Students have largely stood by both leaders. Students protested outside the governor’s mansion Thursday to show support for Ammons, and the president of the national alumni association at a news conference Sunday contested Scott’s involvement and recommend Ammons not be suspended.
“This is under investigation,” Tommy Mitchell said. “How do you make a determination before all the evidence is in?”
Scott said in a statement that he is not singling out FAMU and called on all universities in the state to examine their hazing and harassment policies. He said he was offering his opinion and counsel regarding Ammons.
“I merely suggested it would be wise for Dr. Ammons to step aside until these investigations are completed,” Scott said. “It is up to the FAMU Board of Trustees and Dr. Ammons to determine how to proceed. I have not and will not try to influence their decision. Like all other Floridians, I will abide by the decisions made.”
Champion died after falling unconscious on a bus outside an Orlando hotel after the school’s football team lost to rival Bethune-Cookman. Witnesses told emergency dispatchers he had been vomiting.

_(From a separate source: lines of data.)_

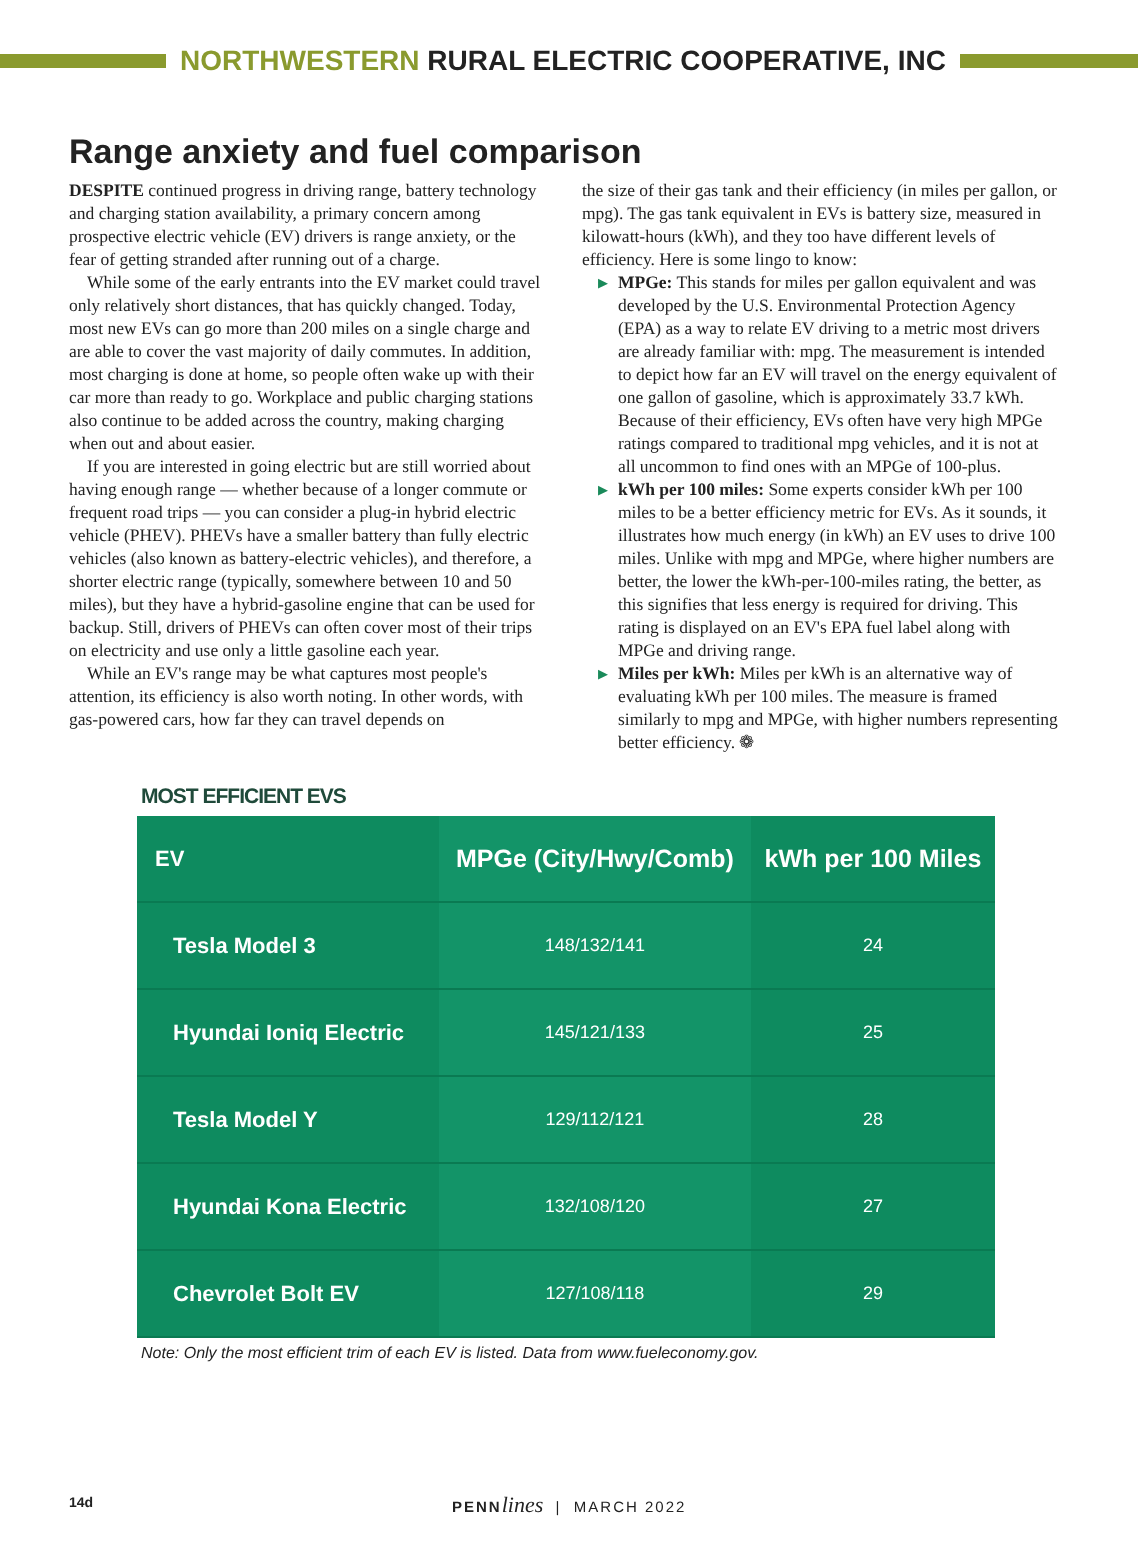NORTHWESTERN RURAL ELECTRIC COOPERATIVE, INC
Range anxiety and fuel comparison
DESPITE continued progress in driving range, battery technology and charging station availability, a primary concern among prospective electric vehicle (EV) drivers is range anxiety, or the fear of getting stranded after running out of a charge.
While some of the early entrants into the EV market could travel only relatively short distances, that has quickly changed. Today, most new EVs can go more than 200 miles on a single charge and are able to cover the vast majority of daily commutes. In addition, most charging is done at home, so people often wake up with their car more than ready to go. Workplace and public charging stations also continue to be added across the country, making charging when out and about easier.
If you are interested in going electric but are still worried about having enough range — whether because of a longer commute or frequent road trips — you can consider a plug-in hybrid electric vehicle (PHEV). PHEVs have a smaller battery than fully electric vehicles (also known as battery-electric vehicles), and therefore, a shorter electric range (typically, somewhere between 10 and 50 miles), but they have a hybrid-gasoline engine that can be used for backup. Still, drivers of PHEVs can often cover most of their trips on electricity and use only a little gasoline each year.
While an EV's range may be what captures most people's attention, its efficiency is also worth noting. In other words, with gas-powered cars, how far they can travel depends on
the size of their gas tank and their efficiency (in miles per gallon, or mpg). The gas tank equivalent in EVs is battery size, measured in kilowatt-hours (kWh), and they too have different levels of efficiency. Here is some lingo to know:
▶ MPGe: This stands for miles per gallon equivalent and was developed by the U.S. Environmental Protection Agency (EPA) as a way to relate EV driving to a metric most drivers are already familiar with: mpg. The measurement is intended to depict how far an EV will travel on the energy equivalent of one gallon of gasoline, which is approximately 33.7 kWh. Because of their efficiency, EVs often have very high MPGe ratings compared to traditional mpg vehicles, and it is not at all uncommon to find ones with an MPGe of 100-plus.
▶ kWh per 100 miles: Some experts consider kWh per 100 miles to be a better efficiency metric for EVs. As it sounds, it illustrates how much energy (in kWh) an EV uses to drive 100 miles. Unlike with mpg and MPGe, where higher numbers are better, the lower the kWh-per-100-miles rating, the better, as this signifies that less energy is required for driving. This rating is displayed on an EV's EPA fuel label along with MPGe and driving range.
▶ Miles per kWh: Miles per kWh is an alternative way of evaluating kWh per 100 miles. The measure is framed similarly to mpg and MPGe, with higher numbers representing better efficiency. ❁
MOST EFFICIENT EVS
| EV | MPGe (City/Hwy/Comb) | kWh per 100 Miles |
| --- | --- | --- |
| Tesla Model 3 | 148/132/141 | 24 |
| Hyundai Ioniq Electric | 145/121/133 | 25 |
| Tesla Model Y | 129/112/121 | 28 |
| Hyundai Kona Electric | 132/108/120 | 27 |
| Chevrolet Bolt EV | 127/108/118 | 29 |
Note: Only the most efficient trim of each EV is listed. Data from www.fueleconomy.gov.
14d PENN lines | MARCH 2022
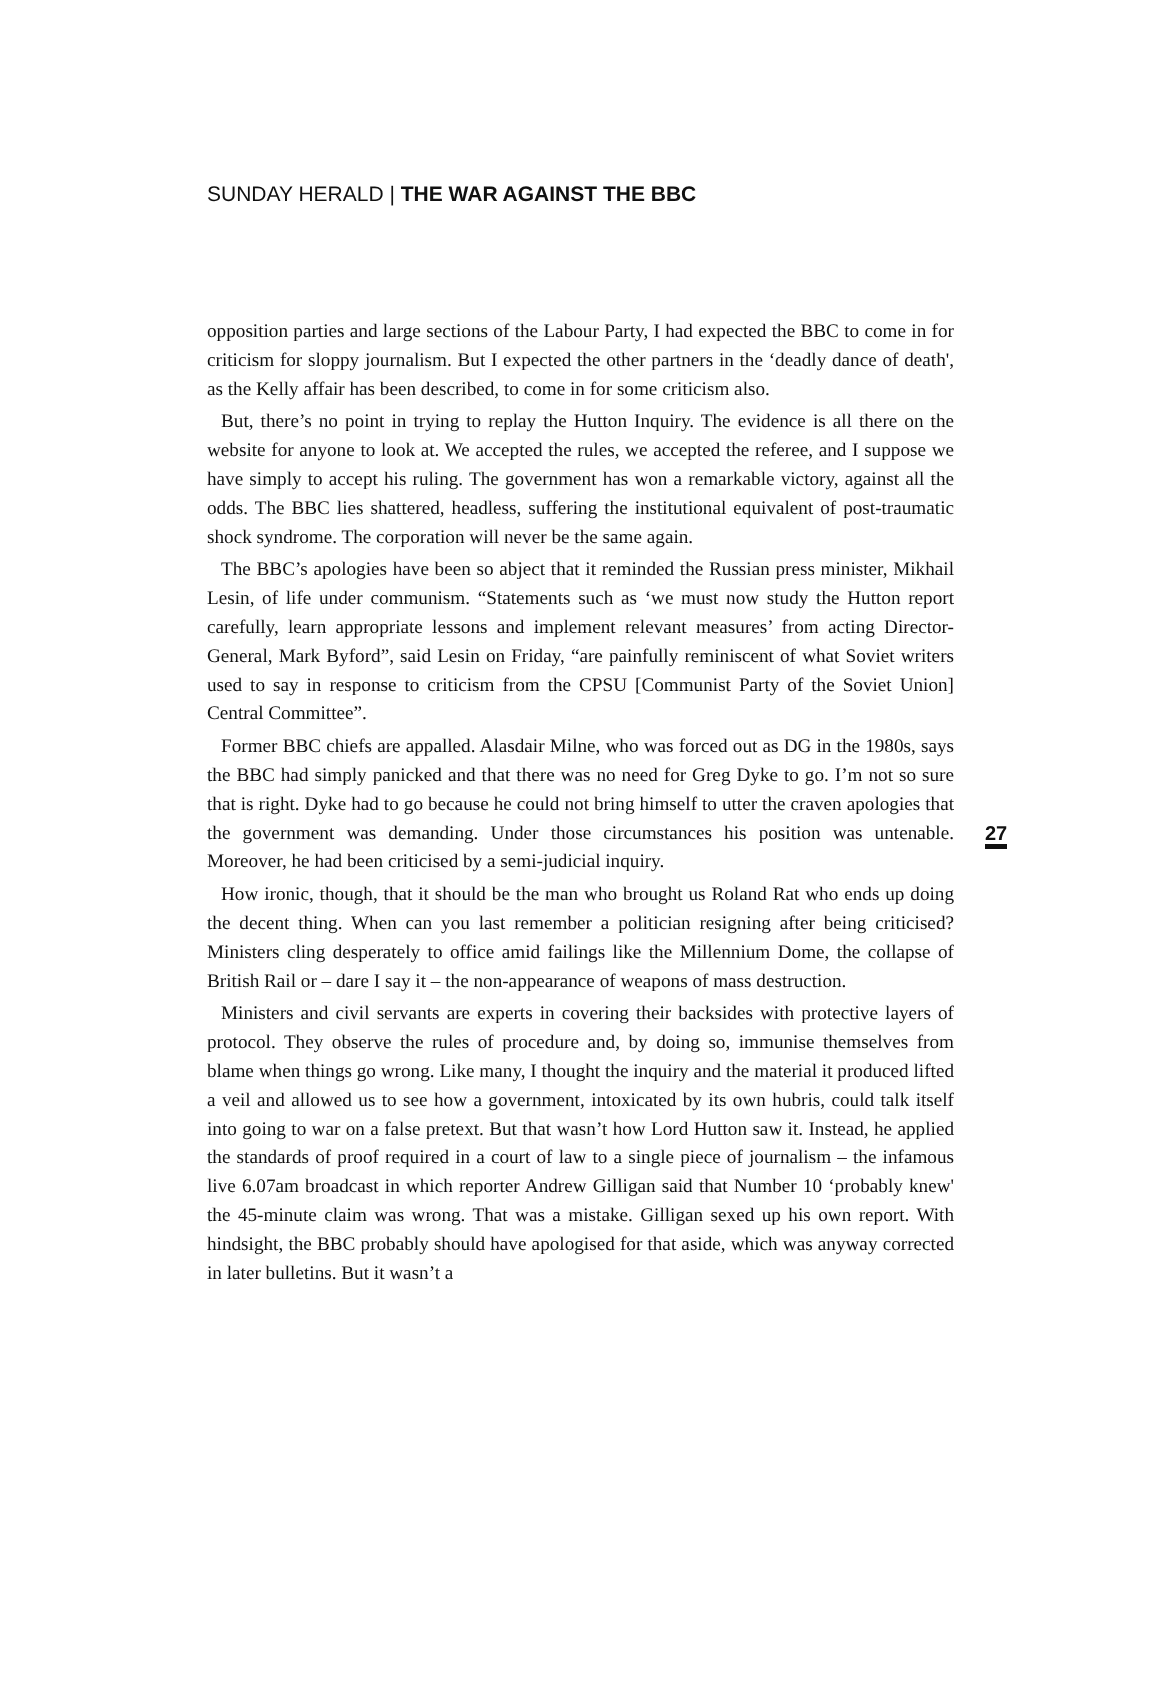SUNDAY HERALD | THE WAR AGAINST THE BBC
opposition parties and large sections of the Labour Party, I had expected the BBC to come in for criticism for sloppy journalism. But I expected the other partners in the ‘deadly dance of death', as the Kelly affair has been described, to come in for some criticism also.
But, there’s no point in trying to replay the Hutton Inquiry. The evidence is all there on the website for anyone to look at. We accepted the rules, we accepted the referee, and I suppose we have simply to accept his ruling. The government has won a remarkable victory, against all the odds. The BBC lies shattered, headless, suffering the institutional equivalent of post-traumatic shock syndrome. The corporation will never be the same again.
The BBC’s apologies have been so abject that it reminded the Russian press minister, Mikhail Lesin, of life under communism. “Statements such as ‘we must now study the Hutton report carefully, learn appropriate lessons and implement relevant measures’ from acting Director-General, Mark Byford”, said Lesin on Friday, “are painfully reminiscent of what Soviet writers used to say in response to criticism from the CPSU [Communist Party of the Soviet Union] Central Committee”.
Former BBC chiefs are appalled. Alasdair Milne, who was forced out as DG in the 1980s, says the BBC had simply panicked and that there was no need for Greg Dyke to go. I’m not so sure that is right. Dyke had to go because he could not bring himself to utter the craven apologies that the government was demanding. Under those circumstances his position was untenable. Moreover, he had been criticised by a semi-judicial inquiry.
How ironic, though, that it should be the man who brought us Roland Rat who ends up doing the decent thing. When can you last remember a politician resigning after being criticised? Ministers cling desperately to office amid failings like the Millennium Dome, the collapse of British Rail or – dare I say it – the non-appearance of weapons of mass destruction.
Ministers and civil servants are experts in covering their backsides with protective layers of protocol. They observe the rules of procedure and, by doing so, immunise themselves from blame when things go wrong. Like many, I thought the inquiry and the material it produced lifted a veil and allowed us to see how a government, intoxicated by its own hubris, could talk itself into going to war on a false pretext. But that wasn’t how Lord Hutton saw it. Instead, he applied the standards of proof required in a court of law to a single piece of journalism – the infamous live 6.07am broadcast in which reporter Andrew Gilligan said that Number 10 ‘probably knew' the 45-minute claim was wrong. That was a mistake. Gilligan sexed up his own report. With hindsight, the BBC probably should have apologised for that aside, which was anyway corrected in later bulletins. But it wasn’t a
27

The medical examiner’s office in Orlando found that Champion had bruises to his chest, arms, shoulder and back and internal bleeding. No charges have been filed.
Champion’s death exposed years of hazing that has plagued the band and left several students injured. In 1998, Ivery Luckey, a clarinet player from Ocala, Fla., was hospitalized with kidney damage after being paddled as part of an initiation to become a member of a group known as “The Clones.” Three years later, band member Marcus Parker was also hospitalized with kidney damage after being paddled.

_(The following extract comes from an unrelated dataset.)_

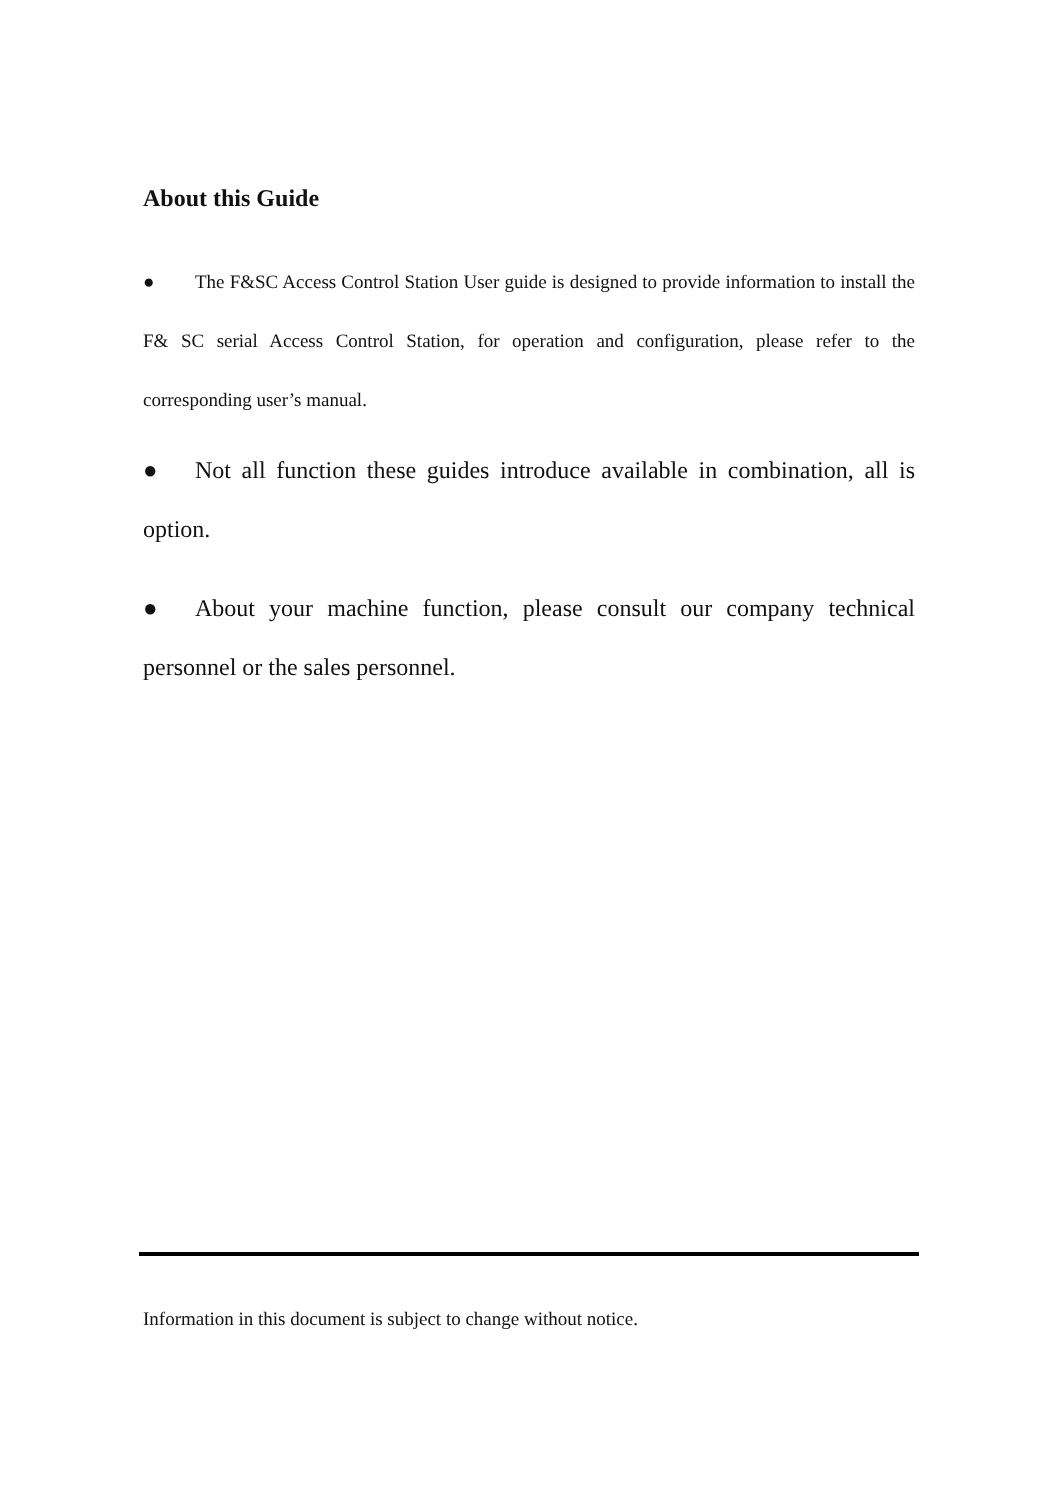About this Guide
● The F&SC Access Control Station User guide is designed to provide information to install the F& SC serial Access Control Station, for operation and configuration, please refer to the corresponding user’s manual.
● Not all function these guides introduce available in combination, all is option.
● About your machine function, please consult our company technical personnel or the sales personnel.
Information in this document is subject to change without notice.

Ammons, a FAMU alumni, became president in 2007 at a time when the university was under considerable distress. There had been four presidents within the previous six years and an audit in 2007 uncovered 35 findings, including $4.5 million in unaccounted sports tickets and lost equipment. The university was placed under probation by the Southern Association of Colleges and Schools.
Under Ammons’ leadership, the university’s accreditation was restored and its finances improved. An audit done two years later found the university still needed to do a better job of paying bills on time and keeping a closer eye on employee use of state-owned cell phones, but those problems paled in comparison to the previous report.
“He brought us through that,” Mitchell said. “There’s no reason for us to believe he can’t bring us through this.”
But hazing continued to be a problem. White has provided letters of suspension issued to dozens of band members for hazing, including many of which Ammons was reportedly provided a copy.
Less than two weeks before Champion’s death, band member Bria Hunter was hospitalized with a broken leg and blood clots in what authorities say was another act of hazing. Three band members have been charged in the beating.
And two days before Champion died, White sent a letter to alumni, urging them not to “return and perpetuate the myth of various sectional names.”
“You should not return and look down on people who follow university regulations by not participating in sub-organizations,” White wrote, urging alumni to help him eliminate “all vestiges of hazing” in the band.
Ammons suspended the band after Champion’s death, dismissed White and expelled four students in connection with the hazing. White was later placed on temporary leave and the students were allowed to attend class after state authorities urged the university not to take disciplinary action before the investigation was complete.
The Southern Association of Colleges and Schools Commission on Colleges has warned Scott’s push to suspend Ammons could affect the school’s accreditation because of “undue influence” on the board from outside.